A federal agent sizing up Nick George might peg him as Most Likely To Be Recruited By The CIA. He's a physics major at a top college, he minors in Middle Eastern studies, speaks Arabic, has lived in Jordan and is adventurous enough to have backpacked through Sudan and Egypt.
At Philadelphia International Airport last August, his interest in the world got him handcuffed.
The Wyncote native was detained for five hours after Transportation Security Administration screeners grew suspicious about something in his pockets.
Arabic-language flash cards.
George, who was 21 at the time, and about to fly back for his senior year at Pomona College in Claremont, Ca., says he answered every question to the best of his abilities, and figured he'd be quickly sent on his way.
But what questions...
According to a federal suit filed Wednesday on his behalf by the American Civil Liberties Union, a TSA supervisor asked him, "How do you feel about 9/11?"

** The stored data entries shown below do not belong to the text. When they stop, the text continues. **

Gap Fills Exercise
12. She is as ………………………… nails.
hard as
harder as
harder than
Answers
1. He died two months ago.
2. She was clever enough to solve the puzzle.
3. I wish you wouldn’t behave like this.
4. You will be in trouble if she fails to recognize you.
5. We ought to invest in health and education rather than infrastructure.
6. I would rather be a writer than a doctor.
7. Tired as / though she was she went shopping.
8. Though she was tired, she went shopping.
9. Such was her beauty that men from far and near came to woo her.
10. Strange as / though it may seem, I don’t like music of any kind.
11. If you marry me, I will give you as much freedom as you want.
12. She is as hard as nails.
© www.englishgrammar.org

He said he hemmed and hawed a bit. "It's a complicated question," he told me by phone. "But I ended up saying, 'It was bad. I am against it.' "
He was asked if he knew who "did 9/11."
He answered, Osama bin Laden.
Then he was asked, "Do you know what language he spoke?"
George answered, Arabic."
The supervisor then held up his flash cards. "Do you see why these cards are suspicious?"

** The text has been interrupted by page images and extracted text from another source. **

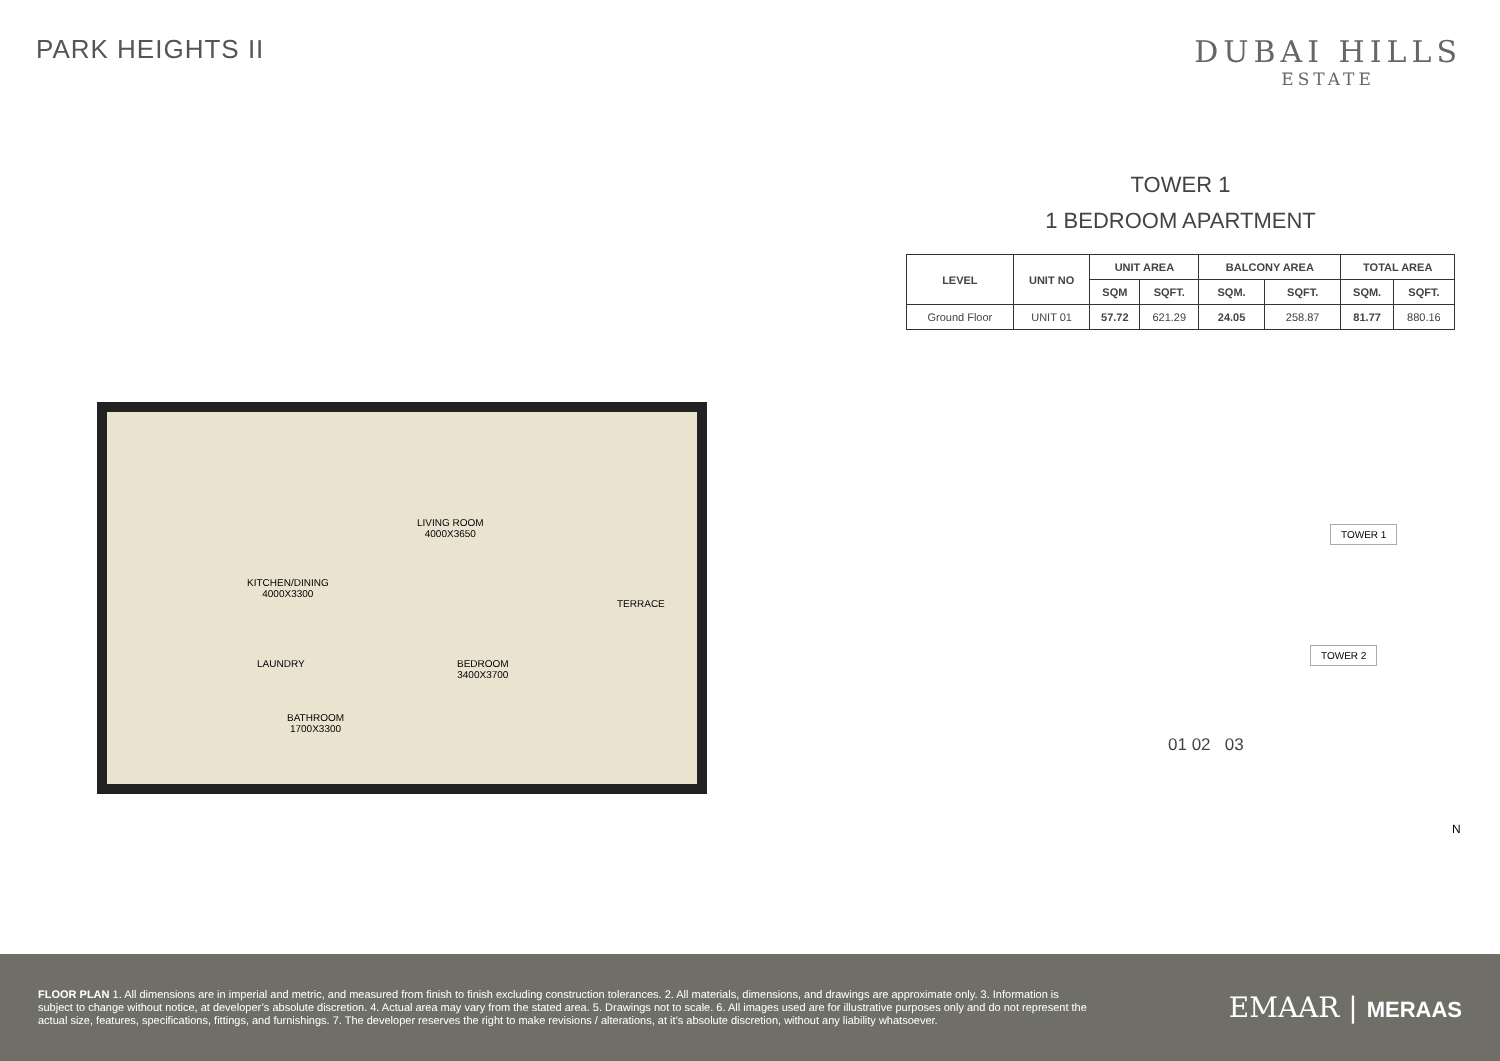PARK HEIGHTS II
DUBAI HILLS
ESTATE
TOWER 1
1 BEDROOM APARTMENT
| LEVEL | UNIT NO | UNIT AREA | | BALCONY AREA | | TOTAL AREA | |
| --- | --- | --- | --- | --- | --- | --- | --- |
| | | SQM | SQFT. | SQM. | SQFT. | SQM. | SQFT. |
| Ground Floor | UNIT 01 | 57.72 | 621.29 | 24.05 | 258.87 | 81.77 | 880.16 |
LIVING ROOM
4000X3650
KITCHEN/DINING
4000X3300
LAUNDRY
BATHROOM
1700X3300
BEDROOM
3400X3700
TERRACE
TOWER 1
TOWER 2
01 02 03
N
FLOOR PLAN 1. All dimensions are in imperial and metric, and measured from finish to finish excluding construction tolerances. 2. All materials, dimensions, and drawings are approximate only. 3. Information is subject to change without notice, at developer’s absolute discretion. 4. Actual area may vary from the stated area. 5. Drawings not to scale. 6. All images used are for illustrative purposes only and do not represent the actual size, features, specifications, fittings, and furnishings. 7. The developer reserves the right to make revisions / alterations, at it’s absolute discretion, without any liability whatsoever.
EMAAR | MERAAS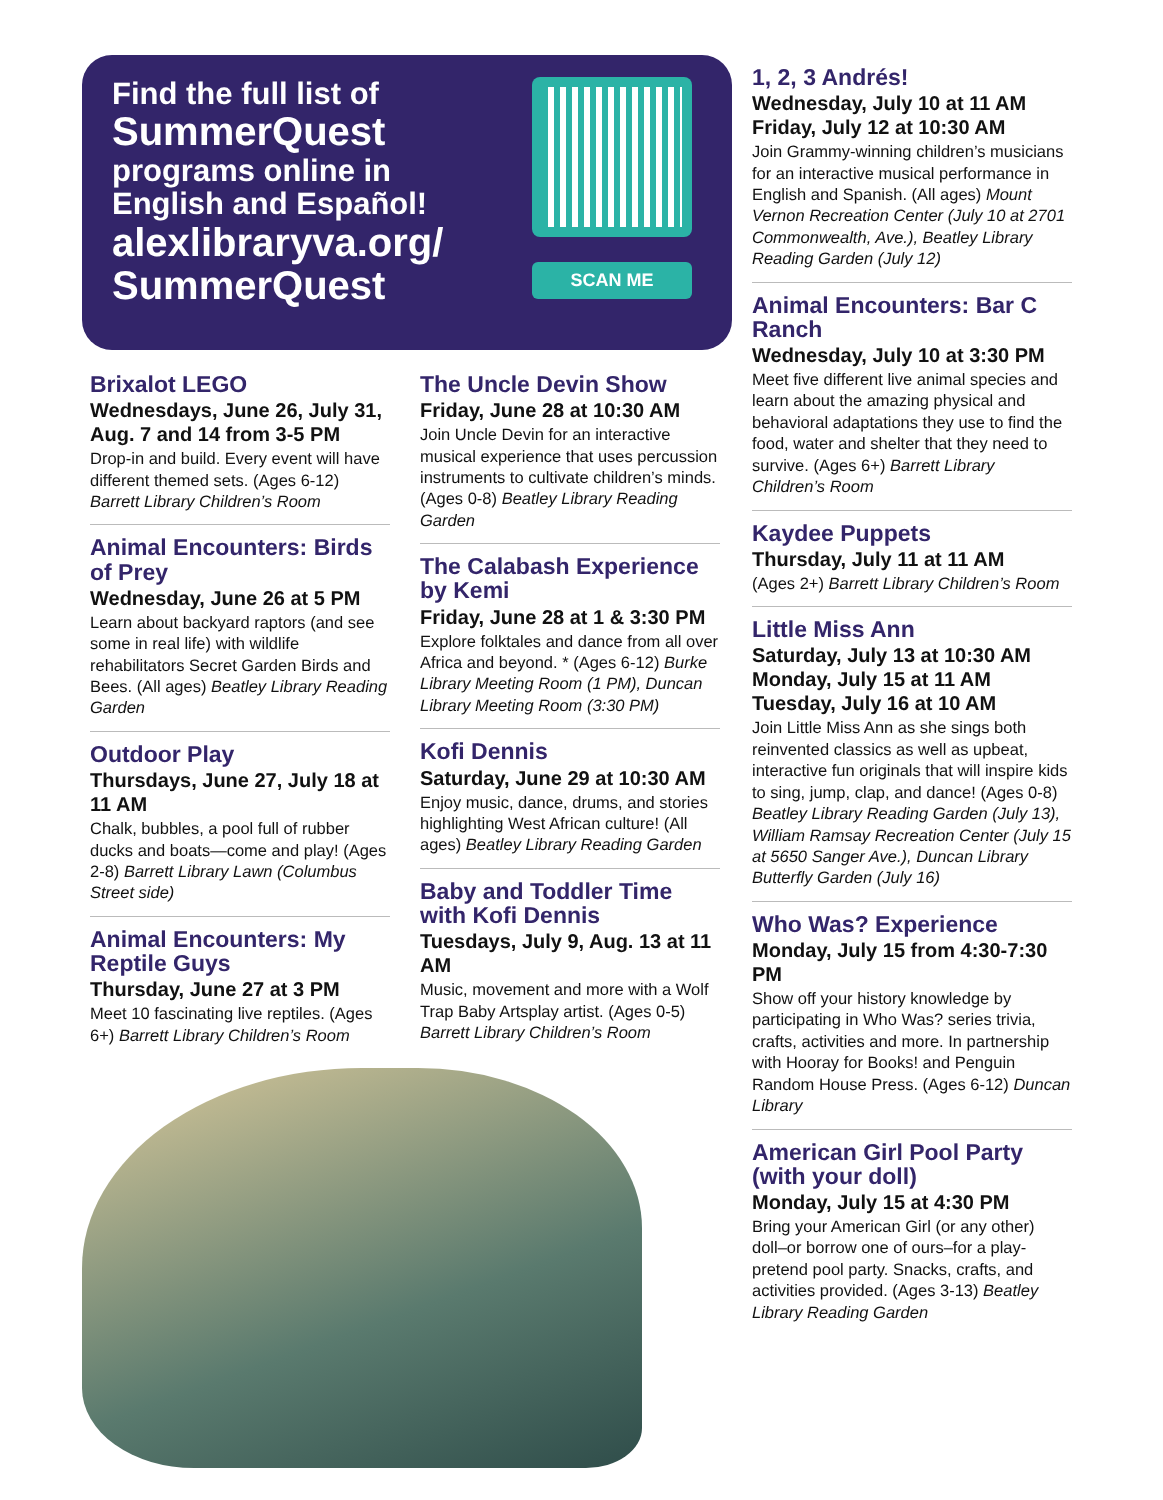Find the full list of
SummerQuest
programs online in English and Español!
alexlibraryva.org/ SummerQuest
SCAN ME
Brixalot LEGO
Wednesdays, June 26, July 31, Aug. 7 and 14 from 3-5 PM
Drop-in and build. Every event will have different themed sets. (Ages 6-12) Barrett Library Children’s Room
Animal Encounters: Birds of Prey
Wednesday, June 26 at 5 PM
Learn about backyard raptors (and see some in real life) with wildlife rehabilitators Secret Garden Birds and Bees. (All ages) Beatley Library Reading Garden
Outdoor Play
Thursdays, June 27, July 18 at 11 AM
Chalk, bubbles, a pool full of rubber ducks and boats—come and play! (Ages 2-8) Barrett Library Lawn (Columbus Street side)
Animal Encounters: My Reptile Guys
Thursday, June 27 at 3 PM
Meet 10 fascinating live reptiles. (Ages 6+) Barrett Library Children’s Room
The Uncle Devin Show
Friday, June 28 at 10:30 AM
Join Uncle Devin for an interactive musical experience that uses percussion instruments to cultivate children’s minds. (Ages 0-8) Beatley Library Reading Garden
The Calabash Experience by Kemi
Friday, June 28 at 1 & 3:30 PM
Explore folktales and dance from all over Africa and beyond. * (Ages 6-12) Burke Library Meeting Room (1 PM), Duncan Library Meeting Room (3:30 PM)
Kofi Dennis
Saturday, June 29 at 10:30 AM
Enjoy music, dance, drums, and stories highlighting West African culture! (All ages) Beatley Library Reading Garden
Baby and Toddler Time with Kofi Dennis
Tuesdays, July 9, Aug. 13 at 11 AM
Music, movement and more with a Wolf Trap Baby Artsplay artist. (Ages 0-5) Barrett Library Children’s Room
1, 2, 3 Andrés!
Wednesday, July 10 at 11 AM
Friday, July 12 at 10:30 AM
Join Grammy-winning children’s musicians for an interactive musical performance in English and Spanish. (All ages) Mount Vernon Recreation Center (July 10 at 2701 Commonwealth, Ave.), Beatley Library Reading Garden (July 12)
Animal Encounters: Bar C Ranch
Wednesday, July 10 at 3:30 PM
Meet five different live animal species and learn about the amazing physical and behavioral adaptations they use to find the food, water and shelter that they need to survive. (Ages 6+) Barrett Library Children’s Room
Kaydee Puppets
Thursday, July 11 at 11 AM
(Ages 2+) Barrett Library Children’s Room
Little Miss Ann
Saturday, July 13 at 10:30 AM
Monday, July 15 at 11 AM
Tuesday, July 16 at 10 AM
Join Little Miss Ann as she sings both reinvented classics as well as upbeat, interactive fun originals that will inspire kids to sing, jump, clap, and dance! (Ages 0-8) Beatley Library Reading Garden (July 13), William Ramsay Recreation Center (July 15 at 5650 Sanger Ave.), Duncan Library Butterfly Garden (July 16)
Who Was? Experience
Monday, July 15 from 4:30-7:30 PM
Show off your history knowledge by participating in Who Was? series trivia, crafts, activities and more. In partnership with Hooray for Books! and Penguin Random House Press. (Ages 6-12) Duncan Library
American Girl Pool Party (with your doll)
Monday, July 15 at 4:30 PM
Bring your American Girl (or any other) doll–or borrow one of ours–for a play-pretend pool party. Snacks, crafts, and activities provided. (Ages 3-13) Beatley Library Reading Garden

To George, they weren't suspicious at all. He was using them to translate Al Jazeera, whose coverage in Arabic he considers critical to understanding America's place in the world. The 200 cards included words for "terrorist" and "explosion," George said. His interest in the Middle East came not from 9/11 but from watching Lawrence of Arabia with his father, Paul George, a Philadelphia attorney and former public defender.
Nick George says he started taking classes in Middle Eastern history, politics and languages while at Pomona. He spent a semester in Amman. He has applied for a State Department program that encourages the study of Arabic and he has plans to take the Foreign Service exam after college.

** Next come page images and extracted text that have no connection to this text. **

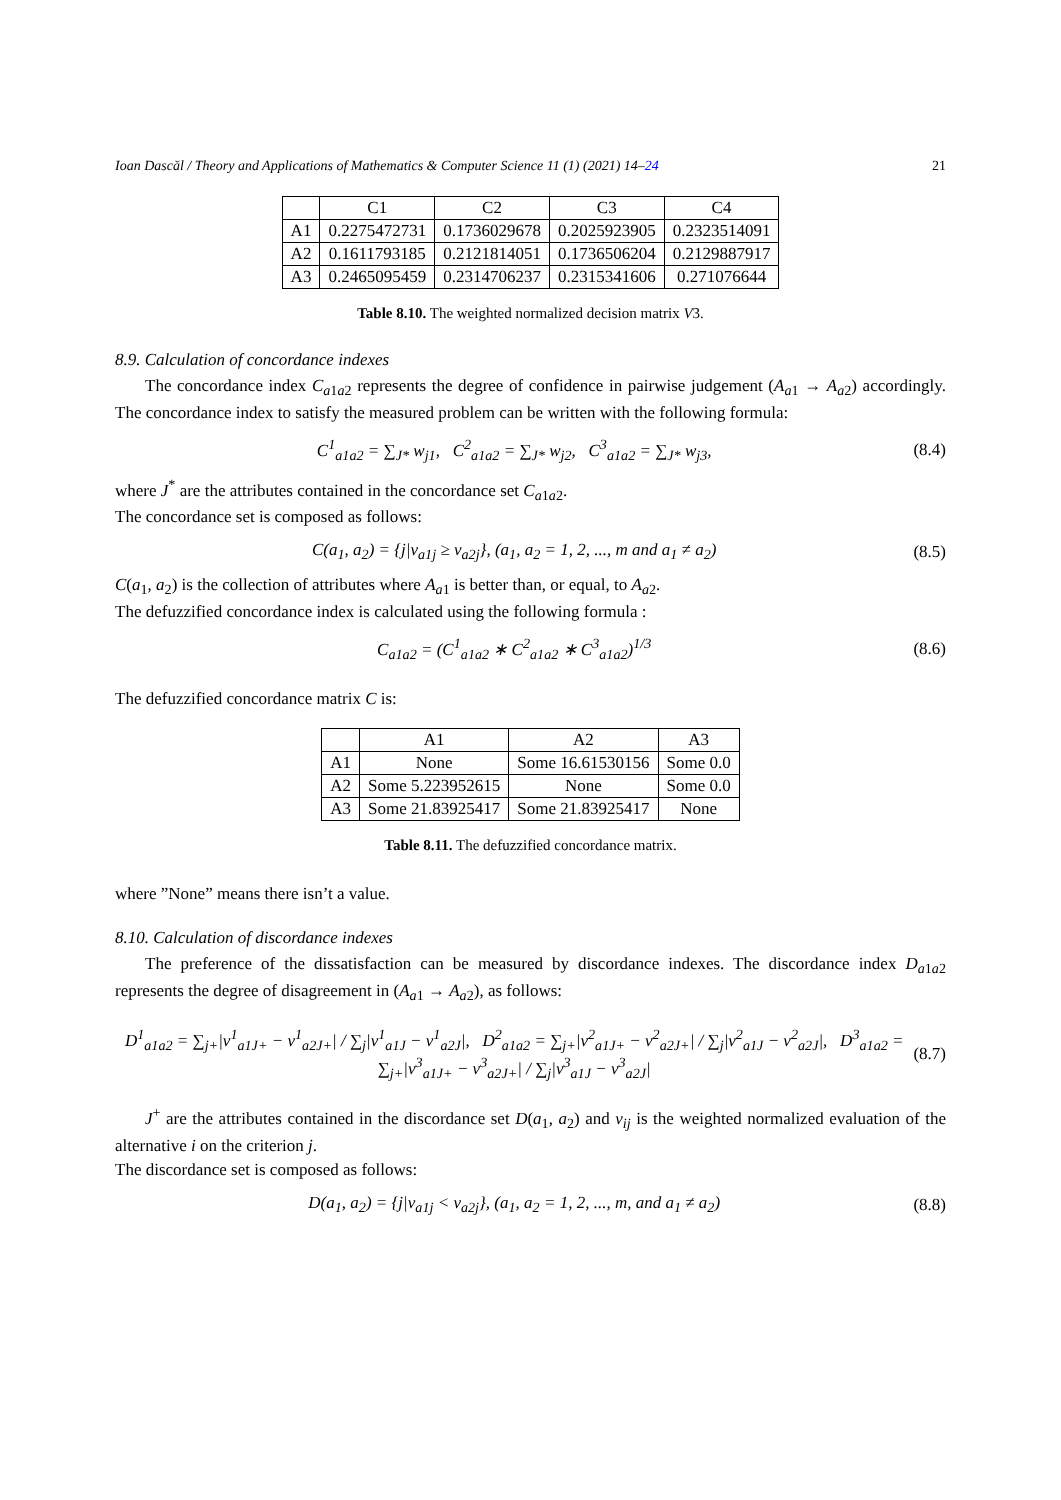Ioan Dascăl / Theory and Applications of Mathematics & Computer Science 11 (1) (2021) 14–24 21
| | C1 | C2 | C3 | C4 |
| --- | --- | --- | --- | --- |
| A1 | 0.2275472731 | 0.1736029678 | 0.2025923905 | 0.2323514091 |
| A2 | 0.1611793185 | 0.2121814051 | 0.1736506204 | 0.2129887917 |
| A3 | 0.2465095459 | 0.2314706237 | 0.2315341606 | 0.271076644 |
Table 8.10. The weighted normalized decision matrix V3.
8.9. Calculation of concordance indexes
The concordance index C<sub>a1a2</sub> represents the degree of confidence in pairwise judgement (A<sub>a1</sub> → A<sub>a2</sub>) accordingly. The concordance index to satisfy the measured problem can be written with the following formula:
C<sup>1</sup><sub>a1a2</sub> = ∑<sub>J*</sub> w<sub>j1</sub>, C<sup>2</sup><sub>a1a2</sub> = ∑<sub>J*</sub> w<sub>j2</sub>, C<sup>3</sup><sub>a1a2</sub> = ∑<sub>J*</sub> w<sub>j3</sub>, (8.4)
where J<sup>*</sup> are the attributes contained in the concordance set C<sub>a1a2</sub>.
The concordance set is composed as follows:
C(a<sub>1</sub>, a<sub>2</sub>) = {j|v<sub>a1j</sub> ≥ v<sub>a2j</sub>}, (a<sub>1</sub>, a<sub>2</sub> = 1, 2, ..., m and a<sub>1</sub> ≠ a<sub>2</sub>) (8.5)
C(a<sub>1</sub>, a<sub>2</sub>) is the collection of attributes where A<sub>a1</sub> is better than, or equal, to A<sub>a2</sub>.
The defuzzified concordance index is calculated using the following formula :
C<sub>a1a2</sub> = (C<sup>1</sup><sub>a1a2</sub> ∗ C<sup>2</sup><sub>a1a2</sub> ∗ C<sup>3</sup><sub>a1a2</sub>)<sup>1/3</sup> (8.6)
The defuzzified concordance matrix C is:
| | A1 | A2 | A3 |
| --- | --- | --- | --- |
| A1 | None | Some 16.61530156 | Some 0.0 |
| A2 | Some 5.223952615 | None | Some 0.0 |
| A3 | Some 21.83925417 | Some 21.83925417 | None |
Table 8.11. The defuzzified concordance matrix.
where ”None” means there isn’t a value.
8.10. Calculation of discordance indexes
The preference of the dissatisfaction can be measured by discordance indexes. The discordance index D<sub>a1a2</sub> represents the degree of disagreement in (A<sub>a1</sub> → A<sub>a2</sub>), as follows:
D<sup>1</sup><sub>a1a2</sub> = ∑<sub>j+</sub>|v<sup>1</sup><sub>a1J+</sub> − v<sup>1</sup><sub>a2J+</sub>| / ∑<sub>j</sub>|v<sup>1</sup><sub>a1J</sub> − v<sup>1</sup><sub>a2J</sub>|, D<sup>2</sup><sub>a1a2</sub> = ∑<sub>j+</sub>|v<sup>2</sup><sub>a1J+</sub> − v<sup>2</sup><sub>a2J+</sub>| / ∑<sub>j</sub>|v<sup>2</sup><sub>a1J</sub> − v<sup>2</sup><sub>a2J</sub>|, D<sup>3</sup><sub>a1a2</sub> = ∑<sub>j+</sub>|v<sup>3</sup><sub>a1J+</sub> − v<sup>3</sup><sub>a2J+</sub>| / ∑<sub>j</sub>|v<sup>3</sup><sub>a1J</sub> − v<sup>3</sup><sub>a2J</sub>| (8.7)
J<sup>+</sup> are the attributes contained in the discordance set D(a<sub>1</sub>, a<sub>2</sub>) and v<sub>ij</sub> is the weighted normalized evaluation of the alternative i on the criterion j.
The discordance set is composed as follows:
D(a<sub>1</sub>, a<sub>2</sub>) = {j|v<sub>a1j</sub> < v<sub>a2j</sub>}, (a<sub>1</sub>, a<sub>2</sub> = 1, 2, ..., m, and a<sub>1</sub> ≠ a<sub>2</sub>) (8.8)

He says he did the right thing when questioned.
"My mentality was, 'Do what they say, and pretty soon they'll see this is ridiculous and let you go," he said by phone. "That was my mentality until they put the handcuffs on me. Then it was surreal."
TSA called the Philadelphia Police, who marched him through the airport to a small office where he sat for more than an hour in cuffs, awaiting FBI agents.
In the suit he contends the agents asked him if he was an Islamist or a Communist. He said no. After about 20 minutes they released him. He missed his flight that day.
Neither the TSA nor the Philadelphia Police would comment yesterday, given that legal action was pending. But in a September Daily News column, TSA spokeswoman Ann Davis said behavioral-detection officers had selected the student for screening even before the flash cards were discovered. Those officers are trained to look for "involuntary physical and physiological reactions that people exhibit in response to a fear of being discovered," she said.
George says he cannot imagine what they mean - he was calm.
A police official, meanwhile, was quoted as saying it was George's ID in Arabic that caught their attention - from his Jordanian studies - and police were suspicious that the student's hair was shorter that day than it was in his Pennsylvania driver's license photo. "That," Lt. Louis Liberati said, is "an indication sometimes that somebody may have gone through a radicalization."
Candace Putter, George's mother, thinks that's an amazing statement. She is a longtime advocate for teens in trouble with the law. She said she came of age in the 1960s, when long hair was associated with a different sort of radicalism.
"You can't change the world on me that completely," she said, laughing.
Putter said said she understands in the post-9/11 world why security officers would pay attention to someone who had been to Muslim countries and was learning Arabic. So can Mary Catherine Roper, George's ACLU attorney. So can I.
"Clearly we want them to be paying attention," Cutter said. "But we want them to be paying smart attention."
Security technologist Bruce Schneier was less polite.
"This is just stupid," he said. "There's no other way to explain it. Someone saw these Arabic language cards and just freaked. It should have taken TSA 15 seconds."
The problem, he said, was that there is no cost to the security agent for doing the wrong thing. "If I detain someone and he's not a terrorist, nothing happens to me. I'm probably praised. If I let him go, and he is, my career is over. The TSA incentive is to overreact. Terrorism can't do this to us. I think only we can do this to ourselves."